APALACHE. Apalachus, a, um. Apalachita. C’est un peuple de la Floride, dans l’Amérique septentrionale. Il occupe un grand pays, borné au nord par les monts Apalaches, par la presqu’île de Tegeta au midi, par la Caroline au levant, & le Rio del Spiritu Santo au couchant. Leur capitale est Mélilot, où réside le Roi, sous lequel six paroustis ou capitaines, gouvernent les six provinces qui composent le royaume.

☞ 0n donne communément le nom d’Apalache au royaume dont on vient de parler, & celui d’Apalachites à ses habitans.

Les Monts Apalaches, c’est la partie orientale d’une grande chaîne de montagnes, qui séparent la nouvelle France de la Floride. Apalachinus mons, Apalachiani montes.

APAMATOCK. Ordinairement Apamatuc. Rivière de la Virginie, dans l’Amérique septentrionale. Apamatoca. Elle se décharge dans celle de Powhatan.

APAMÉE. s. f. Apamea, apamia. Il y a sept ou huit villes de ce nom.

Apamée de Phrigie, sur le Marsias, surnommée Κέβωτος, l’Arche, parce qu’elle étoit renfermée de trois fleuves, & qu’elle avoit la figure d’une arche. Sa longitude est 59d, 50′, sa latitude 39dd, 50′. Elle est aujourd’hui fort dépeuplée. Quelques Auteurs disent qu’elle fut bâtie par Séleucus Nicanor.

Apamée de Bithynie, est l’ouvrage de Nicomède, fils du Roi Prusias, qui lui donna le nom de sa mere Apamée. Il y a eu autrefois un Archevêque. Elle est sur la Propontide ou mer de Marmora. Elle prit dans la suite le nom d’un chef des Colophoniens, nommé Myrlus, & s’appela Myrlea. C’est le nom que lui donnent encore aujourd’hui les Turcs. Sa longitude est de 56d, 50′ ; sa latitude 49d, 56′. Maty & le dernier Moréri l’appellent Miarla & Apami.

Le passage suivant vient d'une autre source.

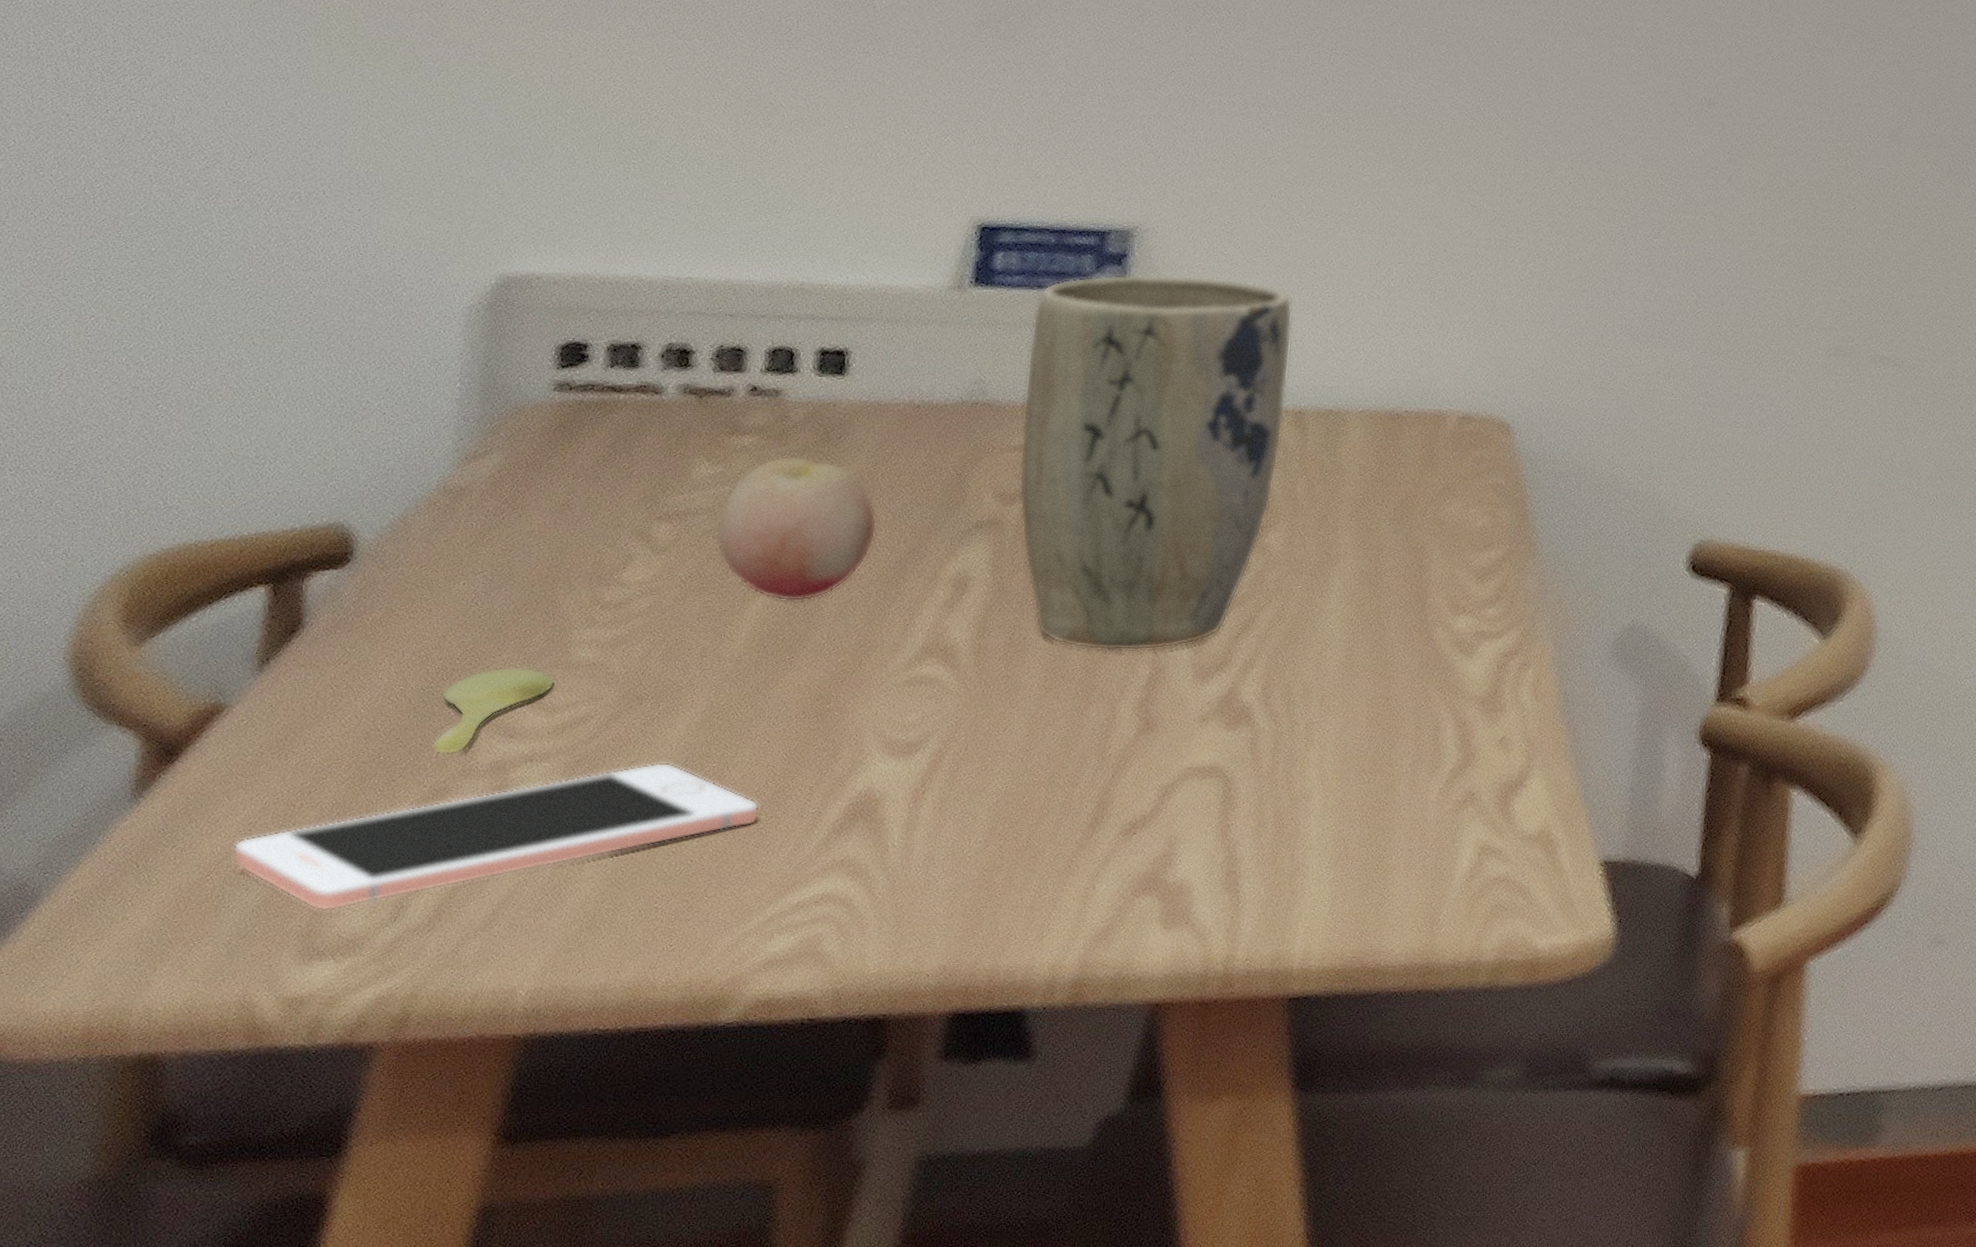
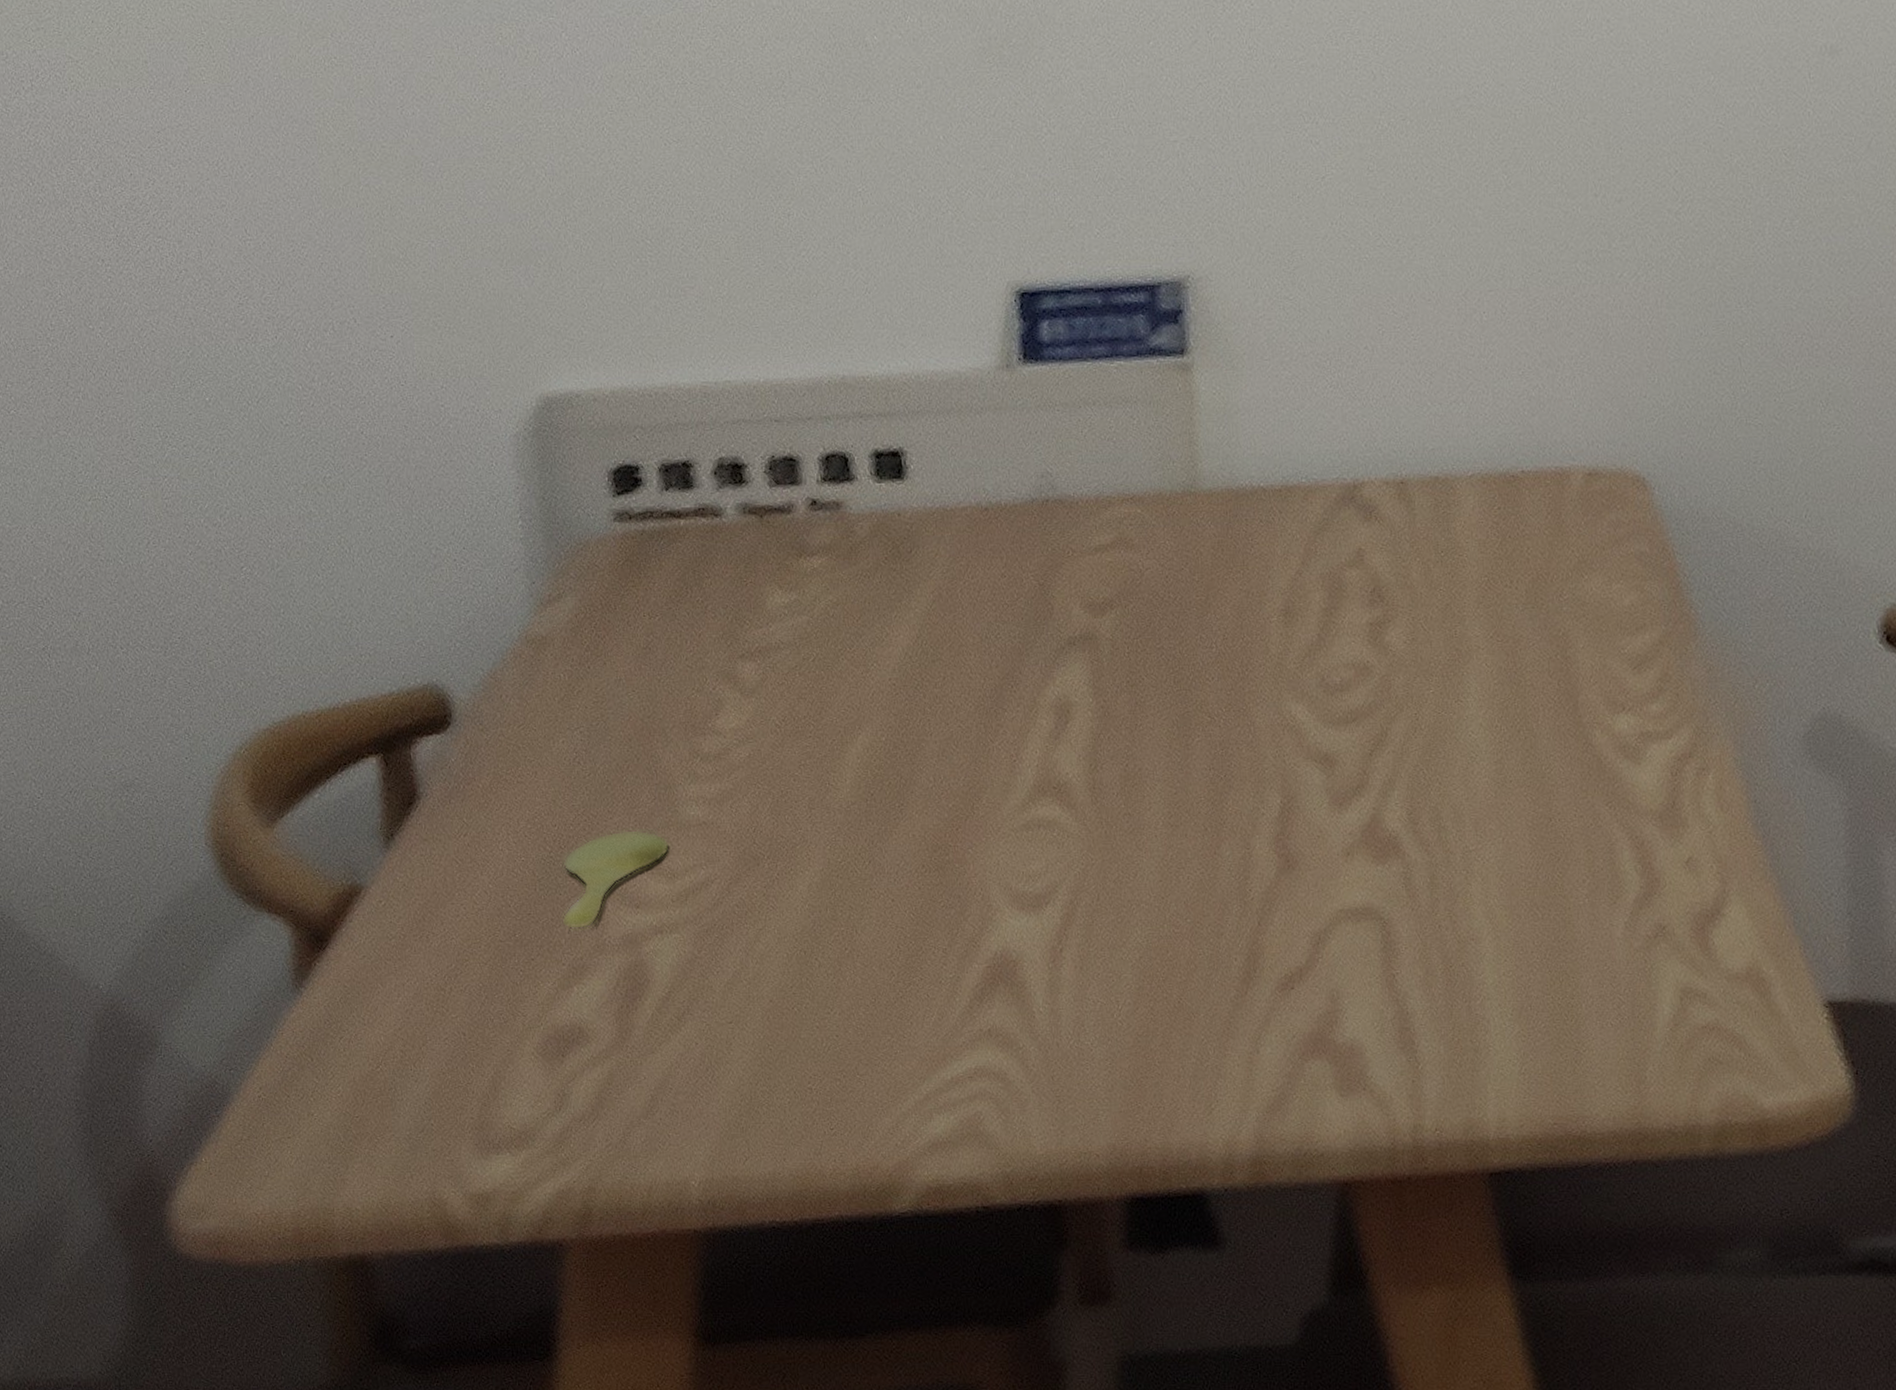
cell phone: present [232,762,759,911] -> none [395,928,896,1101]
fruit: present [714,456,877,602] -> none [799,576,966,742]
plant pot: present [1018,274,1293,651] -> none [1092,328,1386,779]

Il y a eu aussi une Apamée en Médie, nommée autrement Miana, & une en Mésopotamie sur l’Euphrate, vis-à-vis de Zeugma, au 79d 50′ de longitude, & au 49d 56′ de latitude. Une autre encore en Mésopotamie, sur le Tigre, 125 milles au-dessus de Séleucie, & une autre en Perse.

Mais la plus célèbre Apamée est celle de Syrie, ville archiépiscopale, sur l’Oronte, bâtie par Séleucus Nicanor, qui lui donna le nom de sa sœur, ou, selon d’autres, de son épouse. Elle s’appeloit d’abord Pella, dit Strabon, Liv. XVI. Pour se distinguer des autres, elle mettoit sur ses médailles ΑΠΑΜΕΙΑΣ τῆς ΠΡΟΣ ΑΞΙΩ. Ou ΑΠΑΜΕΩΝ ΤΩΝ ΠΡΟΣ ΑΞΙΩ. Apamée sur le fleuve Axius ; d’où le Cardinal Noris conclut qu’elle est sur une colline agréable, qui s’élève au milieu d’une plaine bordée de plusieurs autres collines, & extrêmement fertile. La ville est presque toute entourée de l’Oronte. Cette situation fait que c’est une des villes de Syrie des plus peuplées. Sa longitude est 70d, 0′. Sa latitude 34dd, 45′. L’ère d’Apamée est celle des Séleucides. Apamée s’est dit aussi du territoire d’Apamée de Syrie.